Crystallization kinetics and morphology of biochar modified bio-asphalt binder

Abstract

Crystallization of biochar modified bio-asphalt binder (BMBA) directly affects their intrinsic physicochemical properties, which can significantly impact their processing and application. This research aims to maximize recycling the pyrolysis products of biomass (biochar and bio-oil) and investigate the crystallization kinetics of BMBA to inhibit the second crystallization and phase separation. Specifically, the parameters of crystallization kinetics and free volume were quantified using molecular dynamic simulations (MD). Relative crystallinity was evaluated using dynamic shear rheometer (DSR). Crystallization structure was analyzed using X-ray diffraction (XRD) and Synchrotron radiation small angle scattering (SAXS), and high-temperature-induced crystallization and low-temperature-physical hardening were quantified using hot-table polarizing microscope (HTPM).
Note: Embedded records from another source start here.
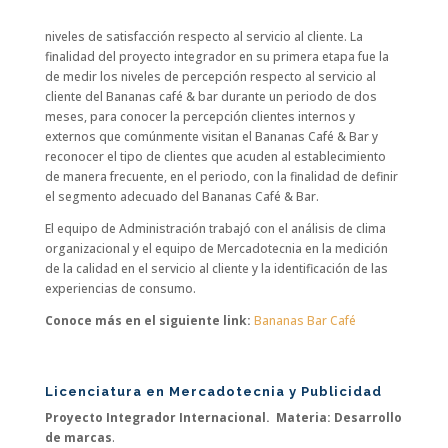
niveles de satisfacción respecto al servicio al cliente. La
finalidad del proyecto integrador en su primera etapa fue la
de medir los niveles de percepción respecto al servicio al
cliente del Bananas café & bar durante un periodo de dos
meses, para conocer la percepción clientes internos y
externos que comúnmente visitan el Bananas Café & Bar y
reconocer el tipo de clientes que acuden al establecimiento
de manera frecuente, en el periodo, con la finalidad de definir
el segmento adecuado del Bananas Café & Bar.
El equipo de Administración trabajó con el análisis de clima
organizacional y el equipo de Mercadotecnia en la medición
de la calidad en el servicio al cliente y la identificación de las
experiencias de consumo.
Conoce más en el siguiente link:
Bananas Bar Café
Licenciatura en Mercadotecnia y Publicidad
Proyecto Integrador Internacional.
Materia: Desarrollo
de marcas
.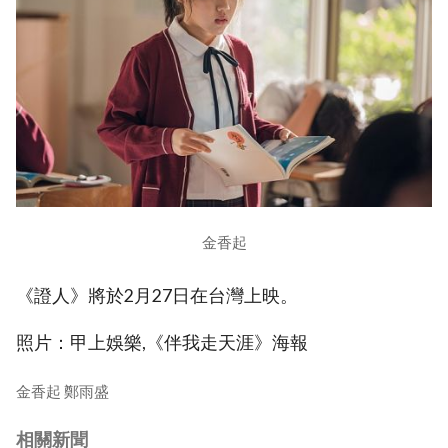
金香起
《證人》將於2月27日在台灣上映。
照片：甲上娛樂,《伴我走天涯》海報
金香起 鄭雨盛
相關新聞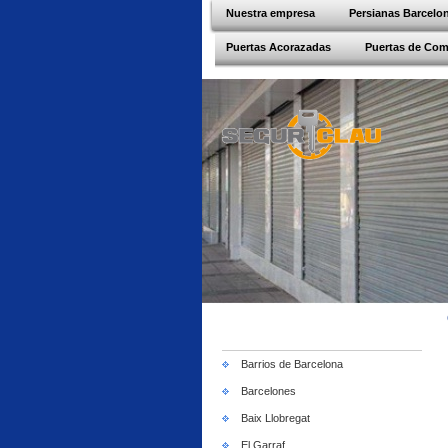
Nuestra empresa
Persianas Barcelo
Puertas Acorazadas
Puertas de Co
Barrios de Barcelona
Barcelones
Baix Llobregat
El Garraf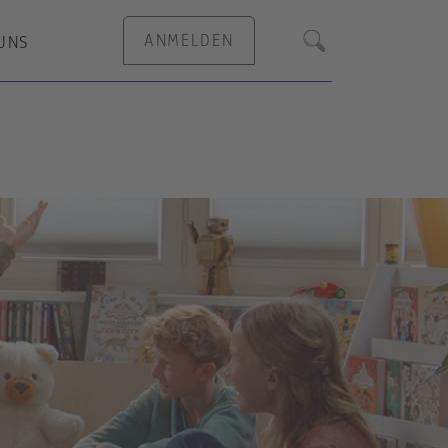
ANMELDEN
UNS
Suche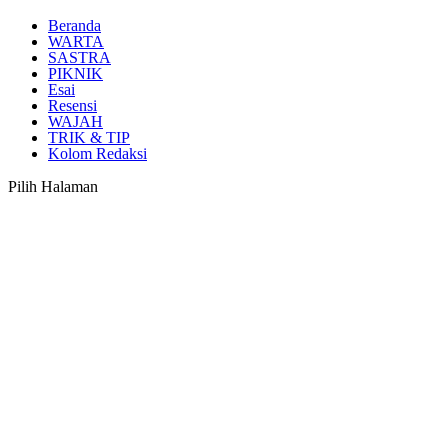
Beranda
WARTA
SASTRA
PIKNIK
Esai
Resensi
WAJAH
TRIK & TIP
Kolom Redaksi
Pilih Halaman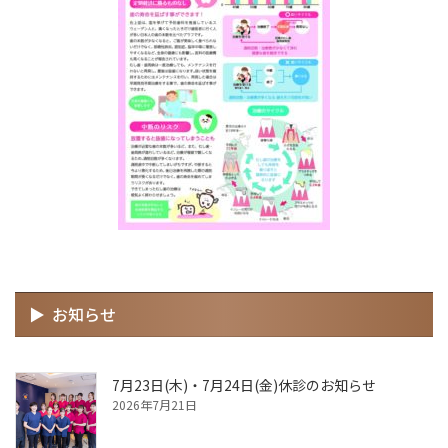
お知らせ
7月23日(木)・7月24日(金)休診のお知らせ
2026年7月21日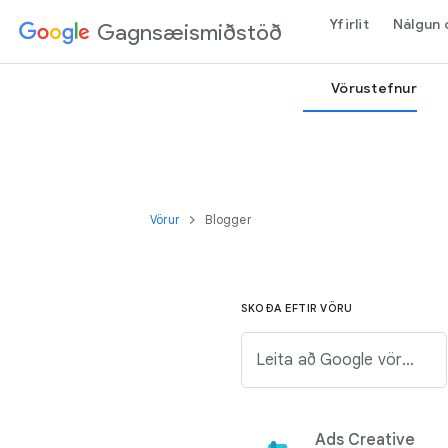
Yfirlit
Nálgun 
Gagnsæismiðstöð
Vörustefnur
Vörur
Blogger
SKOÐA EFTIR VÖRU
Leita að Google vöru af listanum hér að neðan
Ads Creative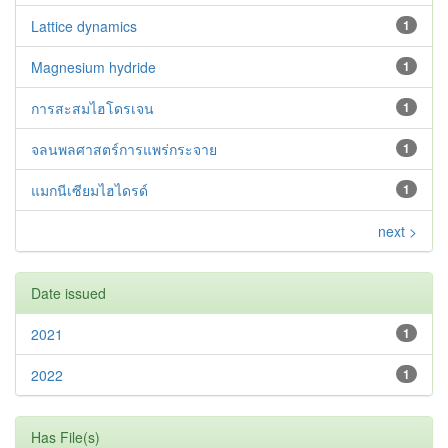
Lattice dynamics
1
Magnesium hydride
1
การสะสมไฮโดรเจน
1
จลนพลศาสตร์การแพร่กระจาย
1
แมกนีเซียมไฮไดรด์
1
next >
Date issued
2021
1
2022
1
Has File(s)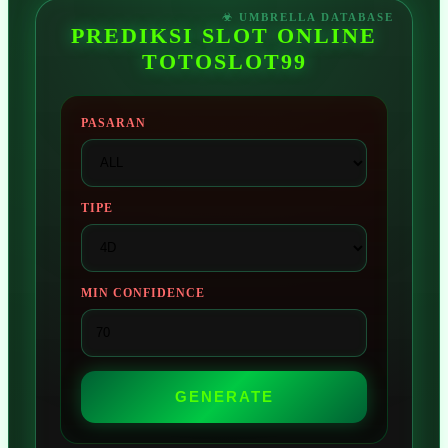
PREDIKSI SLOT ONLINE
TOTOSLOT99
PASARAN
TIPE
MIN CONFIDENCE
GENERATE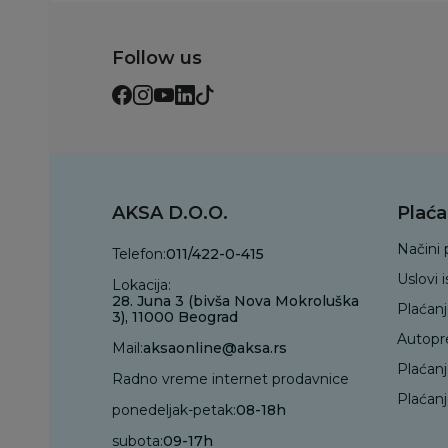
Follow us
AKSA D.O.O.
Plaća
Načini 
Telefon:
011/422-0-415
Uslovi 
Lokacija:
28. Juna 3 (bivša Nova Mokroluška
Plaćan
3), 11000 Beograd
Autopr
Mail:
aksaonline@aksa.rs
Plaćan
Radno vreme internet prodavnice
Plaćanj
ponedeljak-petak:
08-18h
subota:
09-17h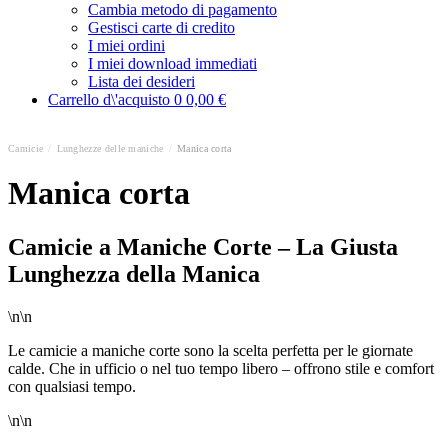
Cambia metodo di pagamento
Gestisci carte di credito
I miei ordini
I miei download immediati
Lista dei desideri
Carrello d\'acquisto
0
0,00 €
Camicie
/
Lunghezze delle maniche
/
Manica corta
Manica corta
Camicie a Maniche Corte – La Giusta
Lunghezza della Manica
\n\n
Le camicie a maniche corte sono la scelta perfetta per le giornate
calde. Che in ufficio o nel tuo tempo libero – offrono stile e comfort
con qualsiasi tempo.
\n\n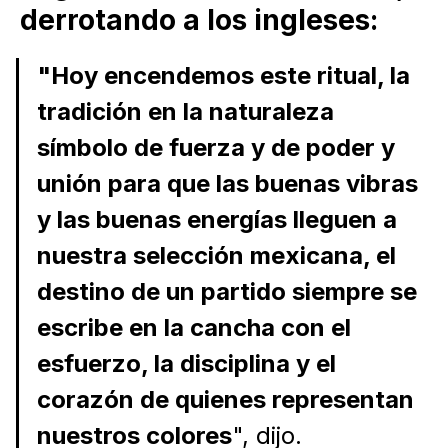
derrotando a los ingleses:
"Hoy encendemos este ritual, la
tradición en la naturaleza
símbolo de fuerza y de poder y
unión para que las buenas vibras
y las buenas energías lleguen a
nuestra selección mexicana, el
destino de un partido siempre se
escribe en la cancha con el
esfuerzo, la disciplina y el
corazón de quienes representan
nuestros colores
", dijo.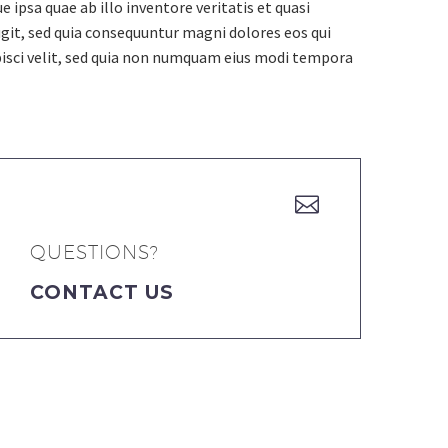
psa quae ab illo inventore veritatis et quasi
git, sed quia consequuntur magni dolores eos qui
pisci velit, sed quia non numquam eius modi tempora


QUESTIONS?
CONTACT US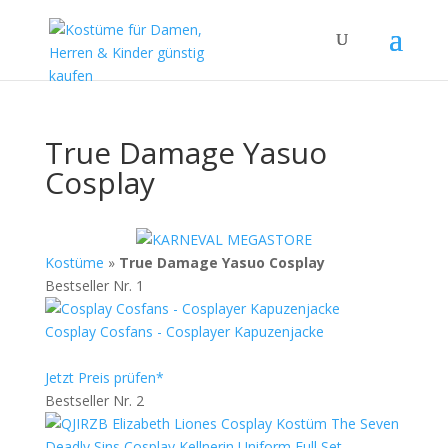
True Damage Yasuo
Cosplay
Kostüme
»
True Damage Yasuo Cosplay
Bestseller Nr. 1
Cosplay Cosfans - Cosplayer Kapuzenjacke
Jetzt Preis prüfen*
Bestseller Nr. 2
Crystallization morphology was measured by environmental scanning electron microscope (ESEM) and atomic force microscope (AFM). The parameters of crystallization kinetics show that high temperature and stress could induce the crystallization of BMBA. The low-temperature-physical hardening and aggregation of molecules indicate that the shape of BMBA crystals tends to be spherical under isothermal conditions but lamellar crystals under the non-isothermal conditions. This study provides a better understanding of the mechanism of crystallization kinetics of BMBA and a theoretical basis for the application of sustainable materials in asphalt pavement.